Texte fondamental qui touche au cœur de la doctrine, d’une manière particulièrement synthétique. La dimension « pratique » du texte est remarquable et est une invitation à de nombreuses relectures, ruminations, méditations et (tentatives de) mises en pratique.
Vivre en épicurien c’est tout à la fois agir (être dans le domaine de la pratique), et penser (faire de la philosophie, avoir une activité intellectuelle). Jamais la dimension pratique de la philosophie d’Epicure ne s’oppose pas à sa dimension intellectuelle. La Lettre à Ménécée peut être ainsi lue comme une liste de conseils utiles pour l’atteinte du repos de l’âme (ataraxie) et du corps :
L’évacuation de toute norme d’âge pour la pratique de la philosophie : Epicure perçoit une coïncidence immédiate entre philosophie et bonheur. Dire « le bonheur, on verra plus tard, je suis trop jeune » ou « le bonheur, c’était avant, maintenant je suis trop vieux » n’aurait aucun sens. En réalité le bonheur est quelque chose de beaucoup plus radical et essentiel pour Epicure qu’une forme de petit épanouissement personnel passager.
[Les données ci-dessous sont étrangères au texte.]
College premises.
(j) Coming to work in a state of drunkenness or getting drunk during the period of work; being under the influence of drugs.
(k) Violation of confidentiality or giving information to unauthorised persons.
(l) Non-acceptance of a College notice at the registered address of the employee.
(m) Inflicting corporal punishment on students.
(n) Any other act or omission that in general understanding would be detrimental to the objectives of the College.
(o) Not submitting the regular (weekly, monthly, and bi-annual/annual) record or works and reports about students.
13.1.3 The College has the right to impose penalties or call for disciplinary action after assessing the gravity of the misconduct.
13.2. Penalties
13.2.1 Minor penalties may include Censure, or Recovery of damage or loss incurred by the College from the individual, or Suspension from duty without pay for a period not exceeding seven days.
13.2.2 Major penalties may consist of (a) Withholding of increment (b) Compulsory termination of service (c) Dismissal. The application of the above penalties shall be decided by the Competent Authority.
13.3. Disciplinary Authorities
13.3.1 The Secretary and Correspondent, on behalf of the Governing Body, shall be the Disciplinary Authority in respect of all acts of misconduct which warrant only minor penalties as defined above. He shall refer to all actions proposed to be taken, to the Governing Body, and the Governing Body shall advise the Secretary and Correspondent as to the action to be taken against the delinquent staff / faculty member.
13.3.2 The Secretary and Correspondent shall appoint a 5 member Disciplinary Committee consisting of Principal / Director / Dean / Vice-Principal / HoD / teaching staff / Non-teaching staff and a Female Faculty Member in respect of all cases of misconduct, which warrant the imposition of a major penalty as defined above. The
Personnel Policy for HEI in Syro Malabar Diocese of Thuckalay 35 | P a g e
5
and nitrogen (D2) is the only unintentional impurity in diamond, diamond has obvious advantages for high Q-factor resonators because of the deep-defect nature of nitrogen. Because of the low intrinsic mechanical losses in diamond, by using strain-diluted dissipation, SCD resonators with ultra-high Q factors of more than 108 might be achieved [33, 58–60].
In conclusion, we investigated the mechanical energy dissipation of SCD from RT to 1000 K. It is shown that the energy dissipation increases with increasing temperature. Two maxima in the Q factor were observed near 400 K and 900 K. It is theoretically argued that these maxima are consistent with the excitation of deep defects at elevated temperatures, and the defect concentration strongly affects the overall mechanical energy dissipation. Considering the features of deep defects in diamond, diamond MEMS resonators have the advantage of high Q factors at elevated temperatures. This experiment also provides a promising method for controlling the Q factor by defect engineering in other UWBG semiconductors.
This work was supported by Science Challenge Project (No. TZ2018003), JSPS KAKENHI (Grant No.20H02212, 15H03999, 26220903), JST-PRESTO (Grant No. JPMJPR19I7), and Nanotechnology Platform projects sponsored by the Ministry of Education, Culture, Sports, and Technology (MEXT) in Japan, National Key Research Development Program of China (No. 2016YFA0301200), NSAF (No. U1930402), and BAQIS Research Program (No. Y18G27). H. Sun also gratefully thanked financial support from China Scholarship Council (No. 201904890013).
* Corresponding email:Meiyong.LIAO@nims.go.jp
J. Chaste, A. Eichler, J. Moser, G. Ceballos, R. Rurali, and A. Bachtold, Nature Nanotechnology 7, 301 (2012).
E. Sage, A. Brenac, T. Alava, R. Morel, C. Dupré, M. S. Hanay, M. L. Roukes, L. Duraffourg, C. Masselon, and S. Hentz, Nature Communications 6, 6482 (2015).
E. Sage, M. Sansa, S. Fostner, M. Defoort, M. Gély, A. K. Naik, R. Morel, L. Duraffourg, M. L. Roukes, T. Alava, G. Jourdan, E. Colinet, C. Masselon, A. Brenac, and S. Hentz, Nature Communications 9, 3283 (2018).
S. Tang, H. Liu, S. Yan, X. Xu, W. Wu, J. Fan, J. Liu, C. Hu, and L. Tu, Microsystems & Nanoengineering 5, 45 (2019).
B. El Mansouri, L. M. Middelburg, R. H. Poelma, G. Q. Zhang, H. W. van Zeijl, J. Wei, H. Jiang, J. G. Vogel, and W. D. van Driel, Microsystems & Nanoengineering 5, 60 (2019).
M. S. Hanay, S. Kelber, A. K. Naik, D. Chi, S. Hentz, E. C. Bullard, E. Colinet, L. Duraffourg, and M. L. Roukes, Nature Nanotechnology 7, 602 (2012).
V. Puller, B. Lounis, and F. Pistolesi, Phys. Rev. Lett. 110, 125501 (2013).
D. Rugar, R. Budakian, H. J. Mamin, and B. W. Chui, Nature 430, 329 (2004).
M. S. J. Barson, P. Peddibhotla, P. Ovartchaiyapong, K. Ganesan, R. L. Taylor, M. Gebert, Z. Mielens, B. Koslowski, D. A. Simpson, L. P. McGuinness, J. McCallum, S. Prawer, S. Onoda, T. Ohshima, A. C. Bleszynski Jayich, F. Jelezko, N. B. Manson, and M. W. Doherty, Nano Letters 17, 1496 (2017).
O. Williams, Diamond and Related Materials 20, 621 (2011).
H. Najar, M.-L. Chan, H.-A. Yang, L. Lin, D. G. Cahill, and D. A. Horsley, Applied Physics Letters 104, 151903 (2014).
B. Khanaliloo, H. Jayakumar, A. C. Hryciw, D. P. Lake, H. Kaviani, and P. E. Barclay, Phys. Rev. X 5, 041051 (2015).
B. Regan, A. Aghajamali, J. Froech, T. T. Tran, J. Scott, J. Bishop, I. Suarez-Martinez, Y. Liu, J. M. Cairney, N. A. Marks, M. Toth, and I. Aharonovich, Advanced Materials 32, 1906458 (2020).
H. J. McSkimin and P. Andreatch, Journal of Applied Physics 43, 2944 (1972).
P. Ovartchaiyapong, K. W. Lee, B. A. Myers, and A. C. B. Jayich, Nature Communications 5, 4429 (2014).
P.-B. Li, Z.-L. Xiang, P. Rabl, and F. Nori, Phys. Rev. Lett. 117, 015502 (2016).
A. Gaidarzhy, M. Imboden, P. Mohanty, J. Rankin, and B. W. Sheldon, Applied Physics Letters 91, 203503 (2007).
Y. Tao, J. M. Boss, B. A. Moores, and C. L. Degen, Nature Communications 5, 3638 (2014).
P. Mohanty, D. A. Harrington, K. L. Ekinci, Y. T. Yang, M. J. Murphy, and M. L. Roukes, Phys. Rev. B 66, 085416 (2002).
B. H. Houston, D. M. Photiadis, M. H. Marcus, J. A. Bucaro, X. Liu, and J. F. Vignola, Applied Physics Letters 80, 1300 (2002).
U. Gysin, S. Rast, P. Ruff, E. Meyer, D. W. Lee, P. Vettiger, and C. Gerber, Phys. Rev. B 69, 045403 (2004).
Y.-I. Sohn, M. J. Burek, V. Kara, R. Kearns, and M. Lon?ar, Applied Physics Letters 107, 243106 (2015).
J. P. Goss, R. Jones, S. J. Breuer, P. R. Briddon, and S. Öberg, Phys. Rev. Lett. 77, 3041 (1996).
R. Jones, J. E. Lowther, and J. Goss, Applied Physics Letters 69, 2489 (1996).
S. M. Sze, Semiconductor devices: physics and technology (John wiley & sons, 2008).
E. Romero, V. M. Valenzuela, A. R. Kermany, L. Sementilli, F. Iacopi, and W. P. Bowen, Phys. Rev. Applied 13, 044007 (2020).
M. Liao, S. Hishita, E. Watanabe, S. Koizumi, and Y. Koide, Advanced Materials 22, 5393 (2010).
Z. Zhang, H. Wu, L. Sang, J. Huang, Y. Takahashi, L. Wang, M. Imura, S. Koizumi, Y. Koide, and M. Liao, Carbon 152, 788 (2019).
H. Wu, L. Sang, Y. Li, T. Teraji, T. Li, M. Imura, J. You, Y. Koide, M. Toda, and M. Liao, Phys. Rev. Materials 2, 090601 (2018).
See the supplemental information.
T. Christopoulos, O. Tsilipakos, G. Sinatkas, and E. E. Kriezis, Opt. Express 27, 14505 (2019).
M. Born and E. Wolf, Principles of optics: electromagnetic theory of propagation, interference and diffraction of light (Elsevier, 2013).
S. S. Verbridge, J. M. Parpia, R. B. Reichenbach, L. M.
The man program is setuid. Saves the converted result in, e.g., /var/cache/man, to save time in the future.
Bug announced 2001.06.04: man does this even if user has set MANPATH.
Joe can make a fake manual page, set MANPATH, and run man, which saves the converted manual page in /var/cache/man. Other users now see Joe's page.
Le bonheur nous accompagne toujours, autant que l’absence de bonheur : quand nous ne l’avons pas nous faisons tout pour l’avoir, et lorsqu’il est là nous sommes pleinement satisfaits et il n’y a plus lieu de rechercher autre chose. Notre mode d’être fondamental est fonction du bonheur, que nous le voulions ou non. De ce fait la philosophie, parce qu’elle coïncide avec le bonheur, nous est essentielle et ne peut en aucun cas appartenir au passé de l’existence ou être différée à demain.
L’essentiel du bonheur réside dans le plaisir : non dans un plaisir gras sans discernement, non dans l'hédonisme débridé. L’accès au plaisir, c'est du travail personnel et de la discipline. La philosophie, précise Epicure, est censée nous donner accès au bonheur parce qu’elle ouvre la voie du plaisir en nous permettant de sélectionner les « bons » plaisirs parmi ceux disponibles. Tout plaisir est un bien mais tout plaisir n’est pas à choisir. Je peux renoncer à un plaisir si je sais qu’il peut engendrer à terme de grandes douleurs et je peux même m’infliger certaines douleurs si je sais qu’il va en résulter un désir et un plaisir plus stable. L’épicurisme est l’art du juste calcul (le « raisonnement sobre ») : on va jouir, mais dans la sobriété, on va jouir, mais dans un certain calcul.
Le soin du corps, une double diététique : celle de l’âme dans le choix que nous faisons des désirs, celle du corps qui doit nous accompagner aussi dans l’existence. Une économie globale des satisfactions de l’âme (survie, bonheur) et des satisfactions physiques (santé).
L’intelligence des situations : le sage est celui qui dispose d’une vertu particulière qu’on appelle la prudence, c'est-à-dire une vision précise, concrète des situations qui vont permettre de discriminer ce qui est plaisant véritablement de ce qui l’est en apparence. Ce face à face entre la vertu de prudence et le plaisir pose toute la subtilité de la philosophie d’Epicure. On ne choisit pas la vertu contre le plaisir, au contraire, il existe une relation explicite très forte entre les deux. Le plaisir est l’impératif, le but et la fin de toute notre existence, mais il ne va pas sans vertu. Par exemple, s’habituer à peu de chose c’est se préparer à faire face à toutes les circonstances. Epicure propose une philosophie du plaisir mais sans l’aliénation à laquelle le plaisir peut aboutir.
La vie implique nécessairement d’éprouver de la douleur ou du plaisir. Au contraire, lorsqu’il y a mort il n’y a plus de sensation, ainsi il ne peut y avoir de coexistence entre la vie et la mort : nous ne sommes jamais contemporain de notre propre mort. Nous ne devons pas croire que le plaisir dure éternellement.
Le propre du plaisir est de ne pas durer : il a une qualité intrinsèque au moment où nous l’éprouvons, sans idée de perpétuation. Le fait que la vie ait un terme est conforme à la nature même du plaisir. Lorsque nous avons peur de la mort nous faisons un contre-sens sur notre nature et sur la nature (si j'ai bien compris).
Bon, disons-le tout net, même après avoir lu (et relu) ce texte je dois avouer que j’ai toujours peur de mourir.
Ne pas désespérer d’arriver un jour à l’état où Epicure nous invite.